**Exercise description**
The expected output is each entry, given again exactly.

Records from a collection:
·····
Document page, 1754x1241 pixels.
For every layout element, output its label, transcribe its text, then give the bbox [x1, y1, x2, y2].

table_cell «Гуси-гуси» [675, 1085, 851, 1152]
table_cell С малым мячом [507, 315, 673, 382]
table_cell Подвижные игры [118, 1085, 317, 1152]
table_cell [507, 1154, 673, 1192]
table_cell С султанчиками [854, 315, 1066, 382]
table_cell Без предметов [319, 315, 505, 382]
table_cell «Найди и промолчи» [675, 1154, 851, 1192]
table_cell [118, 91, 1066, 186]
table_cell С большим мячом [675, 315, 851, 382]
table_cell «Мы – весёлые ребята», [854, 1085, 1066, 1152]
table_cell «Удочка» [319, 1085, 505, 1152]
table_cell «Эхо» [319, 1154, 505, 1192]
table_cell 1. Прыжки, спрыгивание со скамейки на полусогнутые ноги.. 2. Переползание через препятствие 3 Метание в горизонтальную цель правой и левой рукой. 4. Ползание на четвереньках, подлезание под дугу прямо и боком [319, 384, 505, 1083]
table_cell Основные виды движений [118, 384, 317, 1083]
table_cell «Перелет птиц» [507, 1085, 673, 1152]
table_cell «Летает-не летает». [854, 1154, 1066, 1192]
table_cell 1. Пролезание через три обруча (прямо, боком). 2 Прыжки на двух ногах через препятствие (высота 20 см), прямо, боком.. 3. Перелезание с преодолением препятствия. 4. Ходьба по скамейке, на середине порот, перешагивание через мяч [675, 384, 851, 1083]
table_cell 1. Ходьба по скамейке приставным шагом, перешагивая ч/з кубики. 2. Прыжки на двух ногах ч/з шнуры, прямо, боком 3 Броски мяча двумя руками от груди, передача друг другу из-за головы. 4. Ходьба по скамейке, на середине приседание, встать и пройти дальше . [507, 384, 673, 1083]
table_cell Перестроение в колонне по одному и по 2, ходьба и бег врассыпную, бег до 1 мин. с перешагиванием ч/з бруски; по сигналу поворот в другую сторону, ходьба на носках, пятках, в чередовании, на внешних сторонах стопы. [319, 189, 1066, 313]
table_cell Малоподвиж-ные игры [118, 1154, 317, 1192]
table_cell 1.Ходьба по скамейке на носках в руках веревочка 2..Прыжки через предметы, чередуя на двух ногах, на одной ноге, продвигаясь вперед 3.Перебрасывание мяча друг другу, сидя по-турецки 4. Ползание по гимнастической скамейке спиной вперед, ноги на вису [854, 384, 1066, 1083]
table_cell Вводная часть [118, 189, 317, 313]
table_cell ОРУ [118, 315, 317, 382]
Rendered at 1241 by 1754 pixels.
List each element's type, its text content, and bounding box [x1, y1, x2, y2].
·····
**Task solution**
Document page, 1754x1241 pixels.
For every layout element, output its label, transcribe its text, then give the bbox [x1, y1, x2, y2].

table_cell «Гуси-гуси» [675, 1085, 851, 1152]
table_cell С малым мячом [507, 315, 673, 382]
table_cell Подвижные игры [118, 1085, 317, 1152]
table_cell [507, 1154, 673, 1192]
table_cell С султанчиками [854, 315, 1066, 382]
table_cell Без предметов [319, 315, 505, 382]
table_cell «Найди и промолчи» [675, 1154, 851, 1192]
table_cell [118, 91, 1066, 186]
table_cell С большим мячом [675, 315, 851, 382]
table_cell «Мы – весёлые ребята», [854, 1085, 1066, 1152]
table_cell «Удочка» [319, 1085, 505, 1152]
table_cell «Эхо» [319, 1154, 505, 1192]
table_cell 1. Прыжки, спрыгивание со скамейки на полусогнутые ноги.. 2. Переползание через препятствие 3 Метание в горизонтальную цель правой и левой рукой. 4. Ползание на четвереньках, подлезание под дугу прямо и боком [319, 384, 505, 1083]
table_cell Основные виды движений [118, 384, 317, 1083]
table_cell «Перелет птиц» [507, 1085, 673, 1152]
table_cell «Летает-не летает». [854, 1154, 1066, 1192]
table_cell 1. Пролезание через три обруча (прямо, боком). 2 Прыжки на двух ногах через препятствие (высота 20 см), прямо, боком.. 3. Перелезание с преодолением препятствия. 4. Ходьба по скамейке, на середине порот, перешагивание через мяч [675, 384, 851, 1083]
table_cell 1. Ходьба по скамейке приставным шагом, перешагивая ч/з кубики. 2. Прыжки на двух ногах ч/з шнуры, прямо, боком 3 Броски мяча двумя руками от груди, передача друг другу из-за головы. 4. Ходьба по скамейке, на середине приседание, встать и пройти дальше . [507, 384, 673, 1083]
table_cell Перестроение в колонне по одному и по 2, ходьба и бег врассыпную, бег до 1 мин. с перешагиванием ч/з бруски; по сигналу поворот в другую сторону, ходьба на носках, пятках, в чередовании, на внешних сторонах стопы. [319, 189, 1066, 313]
table_cell Малоподвиж-ные игры [118, 1154, 317, 1192]
table_cell 1.Ходьба по скамейке на носках в руках веревочка 2..Прыжки через предметы, чередуя на двух ногах, на одной ноге, продвигаясь вперед 3.Перебрасывание мяча друг другу, сидя по-турецки 4. Ползание по гимнастической скамейке спиной вперед, ноги на вису [854, 384, 1066, 1083]
table_cell Вводная часть [118, 189, 317, 313]
table_cell ОРУ [118, 315, 317, 382]
Rendered at 1241 by 1754 pixels.
List each element's type, its text content, and bounding box [x1, y1, x2, y2].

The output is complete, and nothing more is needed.